++++ Data under study ++++
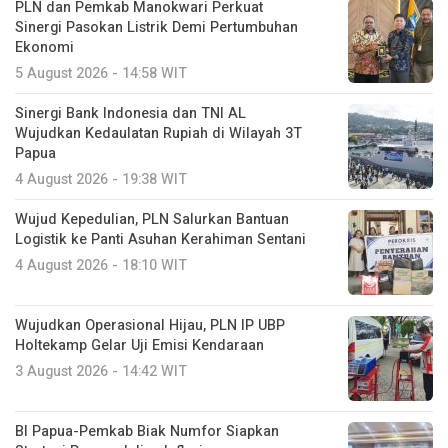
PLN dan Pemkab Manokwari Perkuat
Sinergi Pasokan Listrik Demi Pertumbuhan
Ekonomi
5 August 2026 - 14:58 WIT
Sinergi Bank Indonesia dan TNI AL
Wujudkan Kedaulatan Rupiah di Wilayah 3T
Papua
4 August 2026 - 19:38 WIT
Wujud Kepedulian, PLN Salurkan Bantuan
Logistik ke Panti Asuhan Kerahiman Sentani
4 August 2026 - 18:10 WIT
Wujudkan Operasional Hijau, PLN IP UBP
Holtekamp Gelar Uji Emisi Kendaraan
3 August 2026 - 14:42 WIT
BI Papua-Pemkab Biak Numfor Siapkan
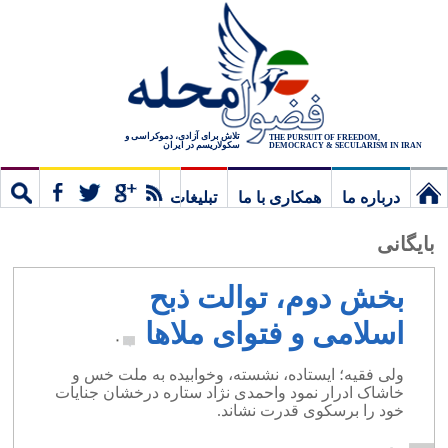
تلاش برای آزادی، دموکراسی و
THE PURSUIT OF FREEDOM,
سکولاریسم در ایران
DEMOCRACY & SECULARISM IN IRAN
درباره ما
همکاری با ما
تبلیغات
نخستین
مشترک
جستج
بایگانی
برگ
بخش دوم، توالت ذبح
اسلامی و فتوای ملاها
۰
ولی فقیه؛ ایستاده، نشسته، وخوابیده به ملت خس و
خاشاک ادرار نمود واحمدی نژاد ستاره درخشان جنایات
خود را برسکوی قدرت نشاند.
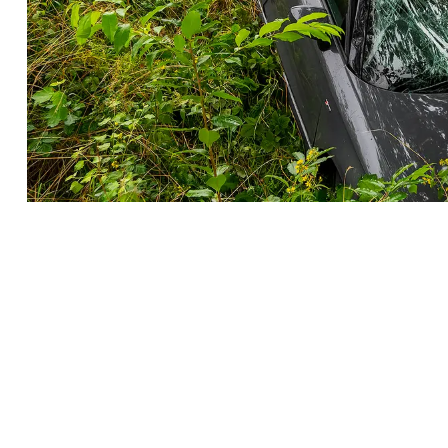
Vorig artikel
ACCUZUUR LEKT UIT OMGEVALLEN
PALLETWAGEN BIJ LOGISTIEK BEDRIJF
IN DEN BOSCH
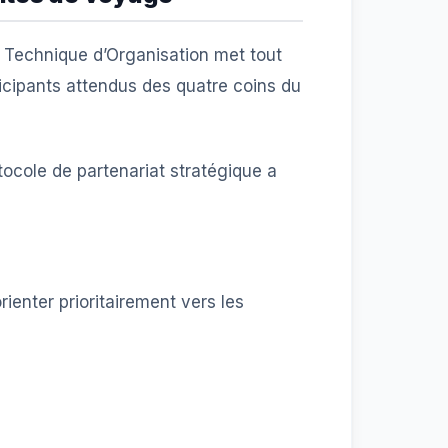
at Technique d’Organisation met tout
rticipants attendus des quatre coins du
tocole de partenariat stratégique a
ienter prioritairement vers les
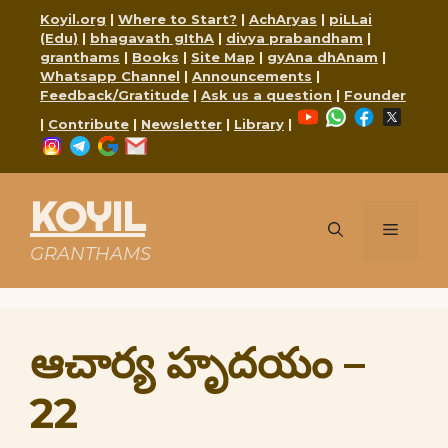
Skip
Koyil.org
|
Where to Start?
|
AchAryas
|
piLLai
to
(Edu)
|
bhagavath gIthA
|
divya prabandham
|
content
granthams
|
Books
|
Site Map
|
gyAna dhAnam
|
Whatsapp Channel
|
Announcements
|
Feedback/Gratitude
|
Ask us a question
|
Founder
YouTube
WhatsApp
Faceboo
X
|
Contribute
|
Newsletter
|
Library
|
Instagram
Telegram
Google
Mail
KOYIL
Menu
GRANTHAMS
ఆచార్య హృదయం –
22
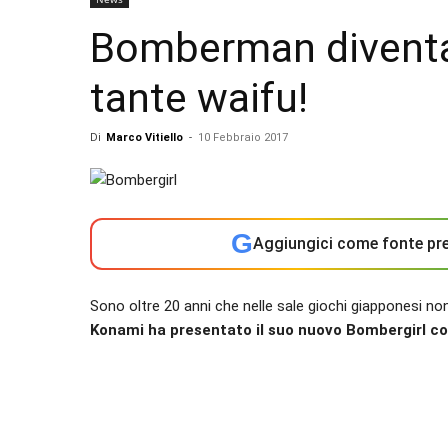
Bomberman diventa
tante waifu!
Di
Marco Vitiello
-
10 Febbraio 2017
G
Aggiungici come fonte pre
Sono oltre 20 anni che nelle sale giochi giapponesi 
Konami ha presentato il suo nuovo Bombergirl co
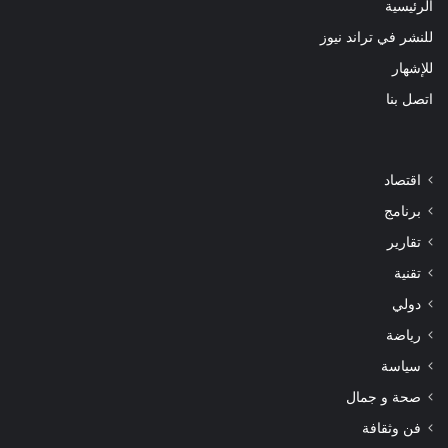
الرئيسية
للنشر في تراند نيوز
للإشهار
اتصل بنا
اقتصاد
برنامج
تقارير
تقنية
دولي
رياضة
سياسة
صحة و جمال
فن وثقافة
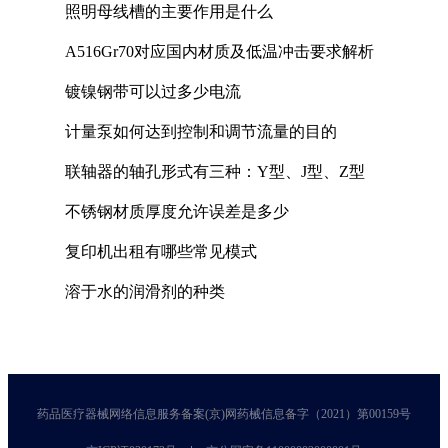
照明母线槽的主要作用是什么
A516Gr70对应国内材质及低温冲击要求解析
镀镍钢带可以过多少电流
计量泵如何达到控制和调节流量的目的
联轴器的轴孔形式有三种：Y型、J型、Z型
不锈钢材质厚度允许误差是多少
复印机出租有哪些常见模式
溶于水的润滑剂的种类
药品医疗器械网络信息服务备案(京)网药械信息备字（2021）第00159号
++++
• [What to produce] In your copy, repeat each record exactly and include no pictures.

• [Finished exercise]
PLN dan Pemkab Manokwari Perkuat
Sinergi Pasokan Listrik Demi Pertumbuhan
Ekonomi
5 August 2026 - 14:58 WIT
Sinergi Bank Indonesia dan TNI AL
Wujudkan Kedaulatan Rupiah di Wilayah 3T
Papua
4 August 2026 - 19:38 WIT
Wujud Kepedulian, PLN Salurkan Bantuan
Logistik ke Panti Asuhan Kerahiman Sentani
4 August 2026 - 18:10 WIT
Wujudkan Operasional Hijau, PLN IP UBP
Holtekamp Gelar Uji Emisi Kendaraan
3 August 2026 - 14:42 WIT
BI Papua-Pemkab Biak Numfor Siapkan
تلاش برای آزادی، دموکراسی و
THE PURSUIT OF FREEDOM,
سکولاریسم در ایران
DEMOCRACY & SECULARISM IN IRAN
درباره ما
همکاری با ما
تبلیغات
نخستین
مشترک
جستج
بایگانی
برگ
بخش دوم، توالت ذبح
اسلامی و فتوای ملاها
۰
ولی فقیه؛ ایستاده، نشسته، وخوابیده به ملت خس و
خاشاک ادرار نمود واحمدی نژاد ستاره درخشان جنایات
خود را برسکوی قدرت نشاند.
Vorig artikel
ACCUZUUR LEKT UIT OMGEVALLEN
PALLETWAGEN BIJ LOGISTIEK BEDRIJF
IN DEN BOSCH
at Technique d’Organisation met tout
rticipants attendus des quatre coins du
tocole de partenariat stratégique a
ienter prioritairement vers les
Skip
Koyil.org
|
Where to Start?
|
AchAryas
|
piLLai
to
(Edu)
|
bhagavath gIthA
|
divya prabandham
|
content
granthams
|
Books
|
Site Map
|
gyAna dhAnam
|
Whatsapp Channel
|
Announcements
|
Feedback/Gratitude
|
Ask us a question
|
Founder
YouTube
WhatsApp
Faceboo
X
|
Contribute
|
Newsletter
|
Library
|
Instagram
Telegram
Google
Mail
KOYIL
Menu
GRANTHAMS
ఆచార్య హృదయం –
22
Bomberman diventa
tante waifu!
Di
Marco Vitiello
-
10 Febbraio 2017
G
Aggiungici come fonte pre
Sono oltre 20 anni che nelle sale giochi giapponesi 
Konami ha presentato il suo nuovo Bombergirl co
الرئيسية
للنشر في تراند نيوز
للإشهار
اتصل بنا
اقتصاد
برنامج
تقارير
تقنية
دولي
رياضة
سياسة
صحة و جمال
فن وثقافة
照明母线槽的主要作用是什么
A516Gr70对应国内材质及低温冲击要求解析
镀镍钢带可以过多少电流
计量泵如何达到控制和调节流量的目的
联轴器的轴孔形式有三种：Y型、J型、Z型
不锈钢材质厚度允许误差是多少
复印机出租有哪些常见模式
溶于水的润滑剂的种类
药品医疗器械网络信息服务备案(京)网药械信息备字（2021）第00159号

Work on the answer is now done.